Comparisons: Methods employing smooth adjacency masking, differentiable DAG constraints, and auxiliary pruning dominate classical greedy search and constraint-based algorithms, especially on nonlinear or moderately sized graphs.

5. Relation to Broader Causal Discovery Literature

CAL approaches build on and extend several key frameworks:

Note on Orientation vs. Adjacency: CAL focuses exclusively on learning the adjacency/skeleton (presence of edges), not necessarily their orientations when the faithfulness assumptions do not fully hold.
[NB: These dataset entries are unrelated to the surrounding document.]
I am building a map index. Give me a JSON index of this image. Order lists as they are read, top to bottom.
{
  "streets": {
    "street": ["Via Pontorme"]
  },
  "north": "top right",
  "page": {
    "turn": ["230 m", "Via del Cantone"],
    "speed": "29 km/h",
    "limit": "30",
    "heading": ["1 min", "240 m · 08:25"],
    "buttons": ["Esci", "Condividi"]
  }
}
Algorithms such as Conservative PC and constraint-based variants clarify what guarantees hold under Adjacency-Faithfulness vs. full Faithfulness (Ramsey et al., 2012).
Generalization Beyond SEMs: While CAL has been classically developed for additive-noise or linear SEMs, the masked-gradient structure extends naturally to deep or nonlinear SCMs (with $g_i$ parameterized as neural networks) (Ng et al., 2019).
Regularization and Auxiliary Losses: Recent work embeds CAL within predictive and autoencoding architectures, using auxiliary reconstruction and acyclicity penalties to steer representation learning toward causally faithful adjacencies (Kyono et al., 2020).

6. Limitations, Extensions, and Practical Considerations

Model Mis-Specification: When the SEM class $g_i$ does not match the true data-generating process, recovery guarantees may only hold up to the supergraph, and spurious edges may require dedicated pruning stages.
Thresholding and Discreteness: The final estimation of discrete adjacency requires hard thresholding; small values of the mask temperature $\tau$ in the Gumbel-Softmax ensure masks are near binary, but threshold selection still affects sensitivity-specificity tradeoffs.
Scalability: The combination of differentiable masking and acyclicity constraints allows CAL methods to scale to moderate ( $d\sim 100$ ) node regimes, but is still limited by computational costs in very high dimensions.
Post-Processing: CAM-pruning and similar post hoc strategies are often necessary to control for over-inclusion induced by regularization and to isolate the minimal true causal skeleton.

CAL thus comprises a robust approach to causal structure discovery, central to modern differentiable causal discovery pipelines, with well-understood identifiability conditions, empirical superiority to prior methods, and relevance to both theoretical and real-world applications (Ng et al., 2019).